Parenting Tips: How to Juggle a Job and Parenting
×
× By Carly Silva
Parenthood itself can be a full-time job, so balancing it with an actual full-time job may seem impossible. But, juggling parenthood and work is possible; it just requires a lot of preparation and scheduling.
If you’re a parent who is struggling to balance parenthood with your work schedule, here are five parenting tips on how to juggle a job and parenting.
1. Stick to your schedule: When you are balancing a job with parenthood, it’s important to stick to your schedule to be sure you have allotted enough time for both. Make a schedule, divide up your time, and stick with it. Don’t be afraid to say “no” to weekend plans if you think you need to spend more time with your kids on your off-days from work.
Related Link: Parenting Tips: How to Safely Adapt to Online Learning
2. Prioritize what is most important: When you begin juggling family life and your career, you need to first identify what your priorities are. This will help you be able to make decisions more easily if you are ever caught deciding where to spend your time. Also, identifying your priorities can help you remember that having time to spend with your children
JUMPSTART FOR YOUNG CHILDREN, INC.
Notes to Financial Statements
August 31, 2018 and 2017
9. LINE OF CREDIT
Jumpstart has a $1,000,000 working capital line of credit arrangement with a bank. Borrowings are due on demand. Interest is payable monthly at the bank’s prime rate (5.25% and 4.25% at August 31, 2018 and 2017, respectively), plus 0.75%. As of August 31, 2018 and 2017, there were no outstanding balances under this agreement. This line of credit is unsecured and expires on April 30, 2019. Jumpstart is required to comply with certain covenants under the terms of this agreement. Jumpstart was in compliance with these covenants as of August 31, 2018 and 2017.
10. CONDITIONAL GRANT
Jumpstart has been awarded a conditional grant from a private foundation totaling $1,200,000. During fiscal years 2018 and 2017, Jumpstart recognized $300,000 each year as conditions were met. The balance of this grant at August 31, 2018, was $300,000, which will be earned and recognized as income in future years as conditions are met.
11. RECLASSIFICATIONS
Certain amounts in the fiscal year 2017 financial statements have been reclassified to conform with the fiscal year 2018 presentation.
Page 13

**Task to carry out**
Scan the listing for the word "been". Copy every line in which it appears.

**Completed exercise**
Jumpstart has been awarded a conditional grant from a private foundation totaling $1,200,000. During fiscal years 2018 and 2017, Jumpstart recognized $300,000 each year as conditions were met. The balance of this grant at August 31, 2018, was $300,000, which will be earned and recognized as income in future years as conditions are met.
Certain amounts in the fiscal year 2017 financial statements have been reclassified to conform with the fiscal year 2018 presentation.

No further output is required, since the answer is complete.